I look down at my plate and force myself to take a bite of egg. It tastes like nothing. Still, I chew. Kai watches, something easing in his face as I swallow.

His jaw ticks. “I don’t trust the world. I don’t trust Tyler. I don’t trust anyone who thinks your body is something they get to manage.”

The name doesn’t hit like a jump scare as it did in the bookstore. It hits like a bruise you forgot you had until someone presses it.

My fingers tighten around my fork. The metal bites my skin.

Kai watches the movement. He always does.

“I’m not saying this to make you—” He stops and rubs a hand over the back of his neck like the words get stuck there. “I’m saying it because sometimes I need you to understand why my brain is a little fucked up.”

We sit in silence for a while, and Kai is the first to break the silence.

“I remember,” he says, and now his voice is the one shaking. “I remember Mom calling me. I remember thinking—” He stops, swallows hard. “I remember thinking I was going to get home and you wouldn’t be there.”

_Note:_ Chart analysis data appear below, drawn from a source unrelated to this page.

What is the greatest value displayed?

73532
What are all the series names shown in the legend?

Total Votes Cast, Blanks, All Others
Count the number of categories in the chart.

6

The kitchen suddenly feels far too small for the two of us.

“I tore him apart.”

A flash—Kai in our hallway that night, shoulders tight, eyes furious, not even asking permission before he left the house. My mom trying to stop him, but not getting through to him in his rage.

I nod, throat tight.

“I know,” I add quietly. “And I know you did it because you love me.”

Kai’s eyes soften by a fraction. “I would do it again.”

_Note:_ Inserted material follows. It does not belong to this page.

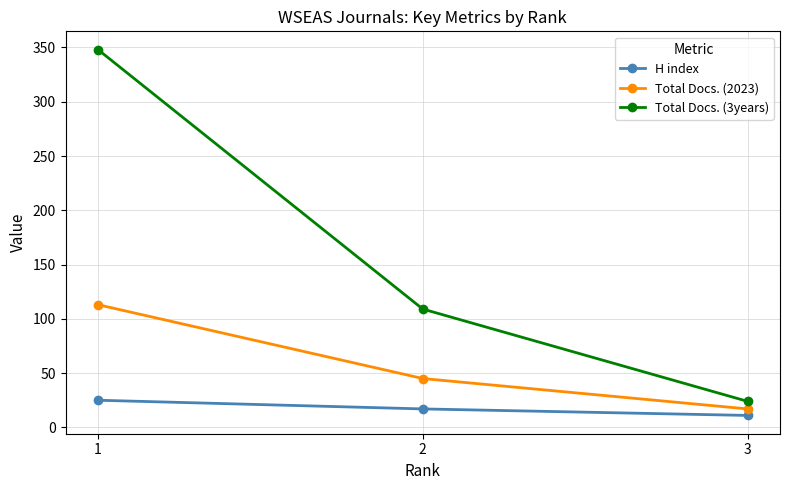

How many lines are shown in the chart?

3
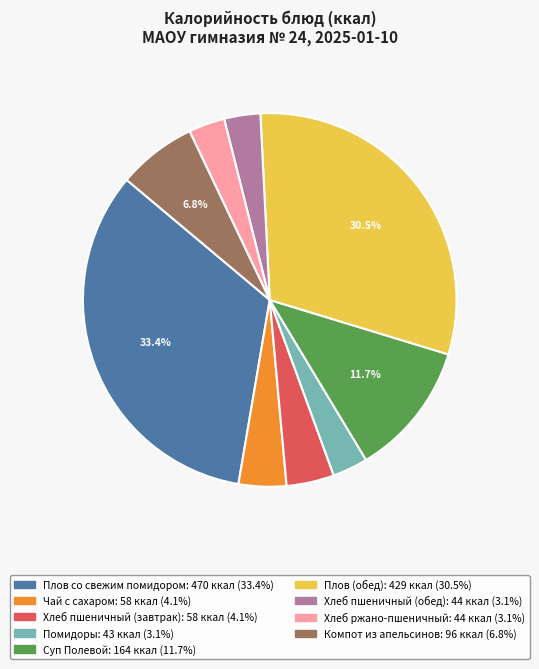

To the nearest percent, what is the combined percentage of Помидоры and Чай с сахаром?

7%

“I know that too,” I whisper. Then, because it’s the part I never say, “But experiencing that also taught you that loving me means watching me.”

Kai’s throat bobs, and he stares at the floor like it might give him a different answer.

Finally, he says, quietly, “It taught me that if I blink, I miss them. I miss the signs that you need me.”

My chest aches.

“Kai,” I say, and my voice comes out softer than I planned, “I’m not asking you to not care.”

He looks up.

“I’m asking you to learn how to care without putting your hands around my throat.” I swallow. “Not literally. Just…sometimes it feels like that.”

Kai’s face twists.

“I don’t know how,” he admits, and it sounds like it costs him something to say it. “Because following your lead last time meant I got paged at school, and the principal told me you hit the floor, and they had called an ambulance.”